• _WORK ORDER 1_: Reproduce the lines of the records verbatim, starting at the line containing "matte white shirt at center is lower down." and ending at the line containing "Identify the location", both included.

*** TEXT SEGMENT Section Begins ***

CUDASecurity-ARR01

Do not form or use out-of-bounds array subscripts for CUDA kernels

Required inputs: IR, StaticSemanticAnalysis

This rule prevents accessing array elements beyond their allocated bounds within CUDA kernels.

Scope: Host, Device.
Audience: CUDA C++, CUDA Libraries.
Category: Required.
Hardware Applicability: All Compute Capabilities.
Rationale

Out-of-bounds array access in CUDA kernels can lead to undefined behavior, memory corruption, segmentation faults, or silent data corruption. The rule checks that array subscripts are properly validated against array dimensions before use, especially when using thread indices (threadIdx, blockIdx, blockDim, gridDim) to calculate array positions.

Example 1 (Good)
__global__ void vectorAdd(float* a, float* b, float* c, int n)
{
    int idx = blockIdx.x * blockDim.x + threadIdx.x;

    // Proper bounds checking before array access
    if (idx >= 0 && idx < n)
    {
        c[idx] = a[idx] + b[idx];
    }
}

int main()

*** TEXT SEGMENT Section Ends ***
*** RECORDS SUPPLIED Section Begins ***

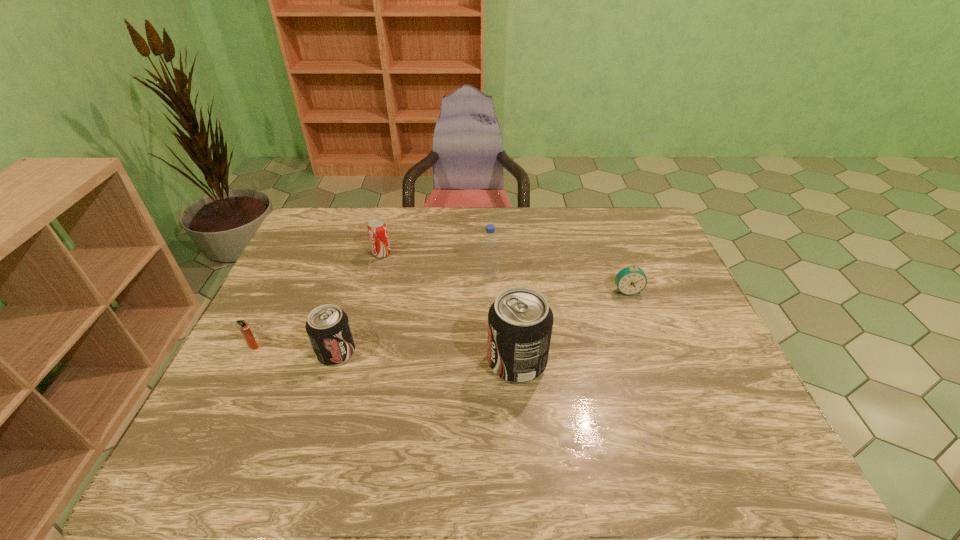
At what (x,y) coordinates should I click in order to perform the action: click on vacant spot to place a soda can on the right. Please return your answer as a coordinate pair (x, y). The image size is (960, 540). Looking at the image, I should click on (706, 372).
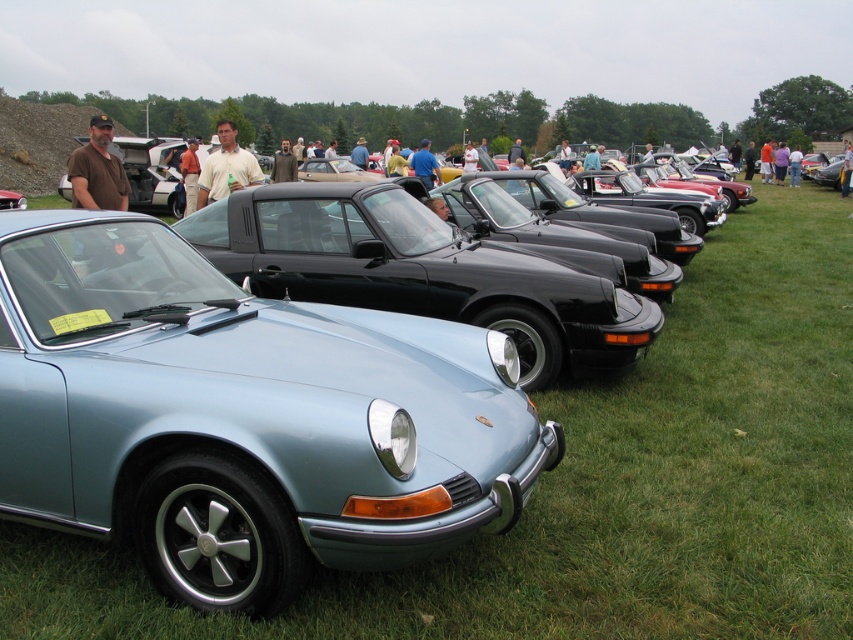
Is brown cap at upper left shorter than matte white shirt at center?

In fact, brown cap at upper left may be taller than matte white shirt at center.

Which is below, brown cap at upper left or matte white shirt at center?

matte white shirt at center is lower down.

What do you see at coordinates (97, 170) in the screenshot? I see `brown cap at upper left` at bounding box center [97, 170].

You are a GUI agent. You are given a task and a screenshot of the screen. Output one action in this format:
    pyautogui.click(x=<x>, y=<y>)
    Task: Click on the brown cap at upper left
    The height and width of the screenshot is (640, 853).
    Given the screenshot: What is the action you would take?
    pyautogui.click(x=97, y=170)

Is matte white shirt at center positioned at the back of orange cotton shirt at center?

No, matte white shirt at center is in front of orange cotton shirt at center.

Can you confirm if matte white shirt at center is positioned to the left of orange cotton shirt at center?

No, matte white shirt at center is not to the left of orange cotton shirt at center.

Which is behind, point (222, 195) or point (190, 204)?

Point (190, 204)

The height and width of the screenshot is (640, 853). Find the location of `matte white shirt at center`. matte white shirt at center is located at coordinates (225, 168).

Can you confirm if brown cap at upper left is positioned below orange cotton shirt at center?

No.

Which is more to the right, brown cap at upper left or orange cotton shirt at center?

From the viewer's perspective, orange cotton shirt at center appears more on the right side.

Identify the location of brown cap at upper left. (97, 170).

You are a GUI agent. You are given a task and a screenshot of the screen. Output one action in this format:
    pyautogui.click(x=<x>, y=<y>)
    Task: Click on the brown cap at upper left
    This screenshot has width=853, height=640.
    Given the screenshot: What is the action you would take?
    pyautogui.click(x=97, y=170)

*** RECORDS SUPPLIED Section Ends ***

• _WORK ORDER 2_: What required inputs does the CUDA array-bounds rule list?

• _WRITTEN SOLUTION 1_:
matte white shirt at center is lower down.

What do you see at coordinates (97, 170) in the screenshot? I see `brown cap at upper left` at bounding box center [97, 170].

You are a GUI agent. You are given a task and a screenshot of the screen. Output one action in this format:
    pyautogui.click(x=<x>, y=<y>)
    Task: Click on the brown cap at upper left
    The height and width of the screenshot is (640, 853).
    Given the screenshot: What is the action you would take?
    pyautogui.click(x=97, y=170)

Is matte white shirt at center positioned at the back of orange cotton shirt at center?

No, matte white shirt at center is in front of orange cotton shirt at center.

Can you confirm if matte white shirt at center is positioned to the left of orange cotton shirt at center?

No, matte white shirt at center is not to the left of orange cotton shirt at center.

Which is behind, point (222, 195) or point (190, 204)?

Point (190, 204)

The height and width of the screenshot is (640, 853). Find the location of `matte white shirt at center`. matte white shirt at center is located at coordinates (225, 168).

Can you confirm if brown cap at upper left is positioned below orange cotton shirt at center?

No.

Which is more to the right, brown cap at upper left or orange cotton shirt at center?

From the viewer's perspective, orange cotton shirt at center appears more on the right side.

Identify the location of brown cap at upper left. (97, 170).

• _WRITTEN SOLUTION 2_: IR and StaticSemanticAnalysis.